PROBLEM: Start at the line of the listing that contains "Beli Majalah Anak" and copy everything through the end of the listing, with both ends included. Replace "septiembre" with "setiembre" wherever it appears, keep everything else unchanged, and leave the pictures out.

[Start of section]

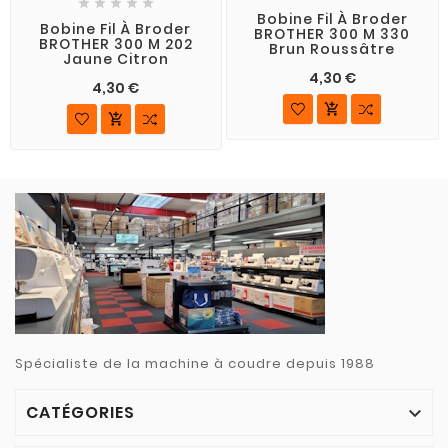





Bobine Fil À Broder
Bobine Fil À Broder
BROTHER 300 M 330
BROTHER 300 M 202
Brun Roussâtre
Jaune Citron
4,30 €
4,30 €


Spécialiste de la machine à coudre depuis 1988
CATÉGORIES

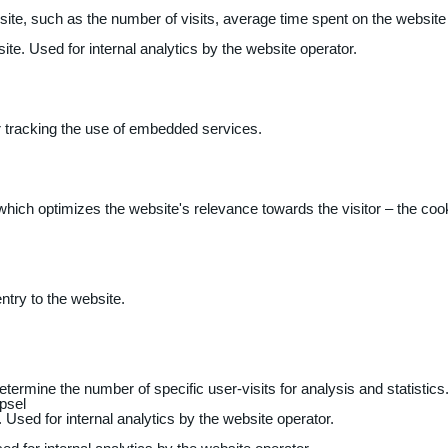
 website, such as the number of visits, average time spent on the webs
ite. Used for internal analytics by the website operator.
r tracking the use of embedded services.
 which optimizes the website's relevance towards the visitor – the coo
entry to the website.
determine the number of specific user-visits for analysis and statistics
psel
 Used for internal analytics by the website operator.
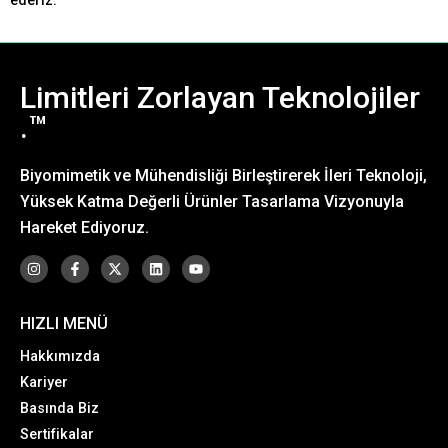
ederiz.
Limitleri Zorlayan Teknolojiler
.™
Biyomimetik ve Mühendisliği Birleştirerek İleri Teknoloji,
Yüksek Katma Değerli Ürünler Tasarlama Vizyonuyla
Hareket Ediyoruz.
HIZLI MENÜ
Hakkımızda
Kariyer
Basında Biz
Sertifikalar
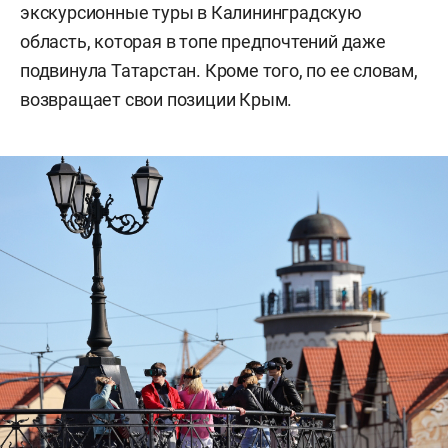
экскурсионные туры в Калининградскую
область, которая в топе предпочтений даже
подвинула Татарстан. Кроме того, по ее словам,
возвращает свои позиции Крым.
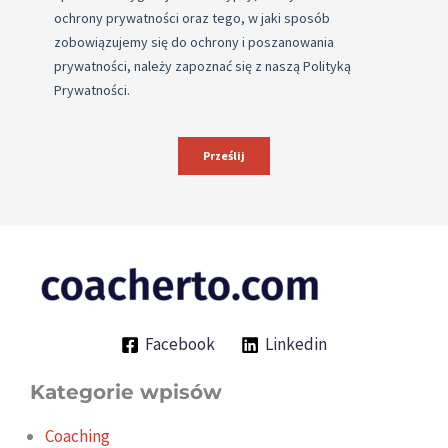
Facebook
Linkedin
Kategorie wpisów
Coaching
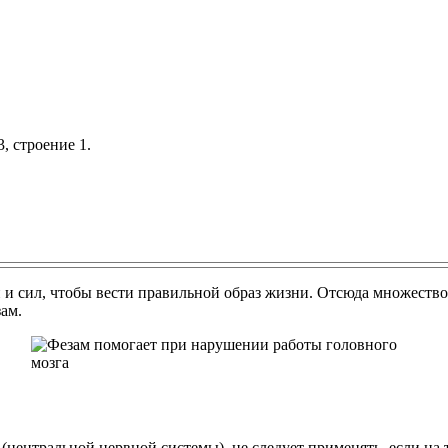
, строение 1.
и сил, чтобы вести правильной образ жизни. Отсюда множество 
ам.
центральной нервной системы), не следует применять, если на 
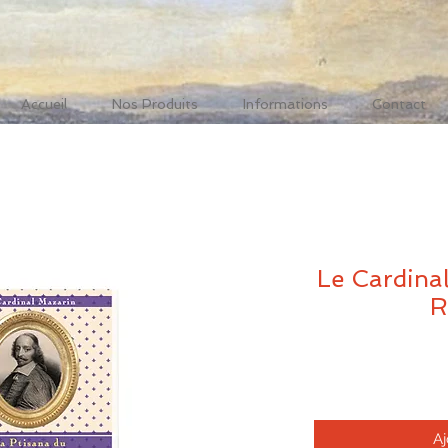
Accueil
Nos Produits
Informations
Contact
Le Cardin
R
Aj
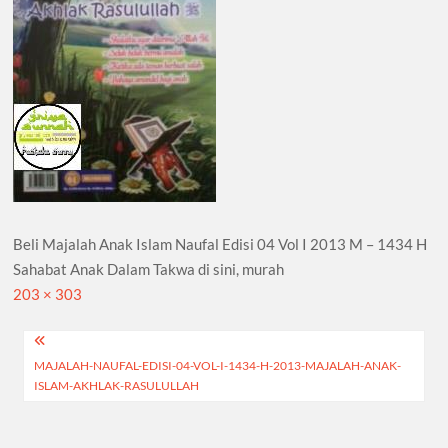
Beli Majalah Anak Islam Naufal Edisi 04 Vol I 2013 M – 1434 H
Sahabat Anak Dalam Takwa di sini, murah
Full
203 × 303
size
Navigasi
MAJALAH-NAUFAL-EDISI-04-VOL-I-1434-H-2013-MAJALAH-ANAK-
pos
ISLAM-AKHLAK-RASULULLAH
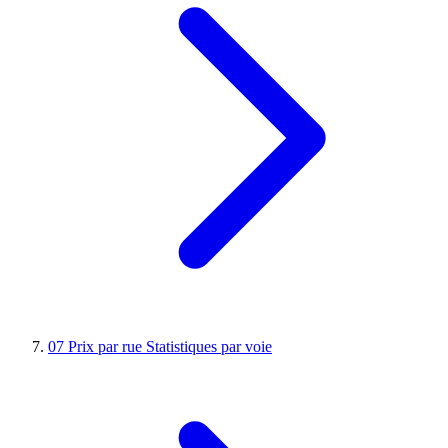
07
Prix par rue
Statistiques par voie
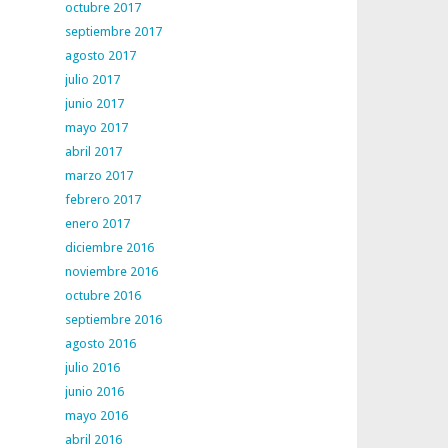
octubre 2017
septiembre 2017
agosto 2017
julio 2017
junio 2017
mayo 2017
abril 2017
marzo 2017
febrero 2017
enero 2017
diciembre 2016
noviembre 2016
octubre 2016
septiembre 2016
agosto 2016
julio 2016
junio 2016
mayo 2016
abril 2016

[End of section]

RESPONSE BOX:
Beli Majalah Anak Islam Naufal Edisi 04 Vol I 2013 M – 1434 H
Sahabat Anak Dalam Takwa di sini, murah
Full
203 × 303
size
Navigasi
MAJALAH-NAUFAL-EDISI-04-VOL-I-1434-H-2013-MAJALAH-ANAK-
pos
ISLAM-AKHLAK-RASULULLAH
07
Prix par rue
Statistiques par voie
octubre 2017
setiembre 2017
agosto 2017
julio 2017
junio 2017
mayo 2017
abril 2017
marzo 2017
febrero 2017
enero 2017
diciembre 2016
noviembre 2016
octubre 2016
setiembre 2016
agosto 2016
julio 2016
junio 2016
mayo 2016
abril 2016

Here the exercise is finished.